The transit encryption engine provides encryption-as-a-service. Applications encrypt and decrypt data via API without ever seeing the underlying keys.

Algorithms

Algorithm	Key Size	Use Case
AES-256-GCM	256-bit	General purpose, authenticated encryption
ChaCha20-Poly1305	256-bit	High-performance, mobile/embedded
RSA-OAEP	2048/4096	Asymmetric encryption, key wrapping
ECDSA P-256	256-bit	Digital signatures
HMAC-SHA256	256-bit	Message authentication codes

Encrypt Data

curl -X POST https://kms.lux.network/api/v1/kms/keys/my-key/encrypt \
  -H "Authorization: Bearer $KMS_TOKEN" \
  -d '{
    "plaintext": "aGVsbG8gd29ybGQ="
  }'

Response:

{
  "ciphertext": "vault:v1:AbCdEf...",
  "keyVersion": 3
}

Decrypt Data

curl -X POST https://kms.lux.network/api/v1/kms/keys/my-key/decrypt \
  -H "Authorization: Bearer $KMS_TOKEN" \
  -d '{
    "ciphertext": "vault:v1:AbCdEf..."
  }'

Sign Data

curl -X POST https://kms.lux.network/api/v1/kms/keys/signing-key/sign \
  -H "Authorization: Bearer $KMS_TOKEN" \
  -d '{
    "input": "aGVsbG8=",
    "algorithm": "ecdsa-p256-sha256"
  }'

Key Rotation

Transit keys support automatic versioning.
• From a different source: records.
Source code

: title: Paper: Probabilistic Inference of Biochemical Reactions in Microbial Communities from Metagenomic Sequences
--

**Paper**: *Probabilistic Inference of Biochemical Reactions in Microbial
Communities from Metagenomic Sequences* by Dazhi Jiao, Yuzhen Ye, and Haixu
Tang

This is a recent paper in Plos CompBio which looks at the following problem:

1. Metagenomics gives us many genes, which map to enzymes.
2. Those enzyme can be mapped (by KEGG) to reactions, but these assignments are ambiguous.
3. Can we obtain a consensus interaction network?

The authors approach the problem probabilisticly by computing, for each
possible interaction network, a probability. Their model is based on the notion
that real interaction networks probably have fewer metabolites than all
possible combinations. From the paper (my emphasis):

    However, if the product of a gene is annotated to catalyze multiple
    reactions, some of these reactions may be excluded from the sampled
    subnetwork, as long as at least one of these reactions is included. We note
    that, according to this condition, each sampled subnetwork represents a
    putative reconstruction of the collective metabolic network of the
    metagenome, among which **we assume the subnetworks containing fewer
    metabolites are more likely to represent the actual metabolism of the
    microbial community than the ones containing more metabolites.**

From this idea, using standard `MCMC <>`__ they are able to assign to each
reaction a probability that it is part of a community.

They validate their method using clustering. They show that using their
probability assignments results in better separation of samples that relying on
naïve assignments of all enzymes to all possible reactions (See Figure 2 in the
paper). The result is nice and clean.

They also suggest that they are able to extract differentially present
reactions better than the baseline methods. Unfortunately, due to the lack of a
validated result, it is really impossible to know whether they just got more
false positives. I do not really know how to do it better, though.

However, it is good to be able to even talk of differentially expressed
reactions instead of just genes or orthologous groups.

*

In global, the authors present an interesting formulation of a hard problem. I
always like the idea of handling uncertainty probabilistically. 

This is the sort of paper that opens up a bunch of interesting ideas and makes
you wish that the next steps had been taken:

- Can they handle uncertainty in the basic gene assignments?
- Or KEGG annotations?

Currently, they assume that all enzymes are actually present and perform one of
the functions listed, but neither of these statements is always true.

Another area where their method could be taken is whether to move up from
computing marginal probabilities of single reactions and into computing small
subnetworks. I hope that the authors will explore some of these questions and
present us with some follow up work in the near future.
When a key is rotated:

New data is encrypted with the latest version
Old ciphertext can still be decrypted
Rewrap API upgrades ciphertext to the latest key version without exposing plaintext

# Rotate key
curl -X POST https://kms.lux.network/api/v1/kms/keys/my-key/rotate \
  -H "Authorization: Bearer $KMS_TOKEN"

# Rewrap old ciphertext with new key version
curl -X POST https://kms.lux.network/api/v1/kms/keys/my-key/rewrap \
  -H "Authorization: Bearer $KMS_TOKEN" \
  -d '{"ciphertext": "vault:v1:AbCdEf..."}'

Data Encryption Keys (DEK)

Generate a data encryption key for client-side encryption:

curl -X POST https://kms.lux.network/api/v1/kms/keys/my-key/generate-data-key \
  -H "Authorization: Bearer $KMS_TOKEN"

Returns both plaintext and wrapped versions of the DEK. Store the wrapped version; use plaintext for encryption, then discard it.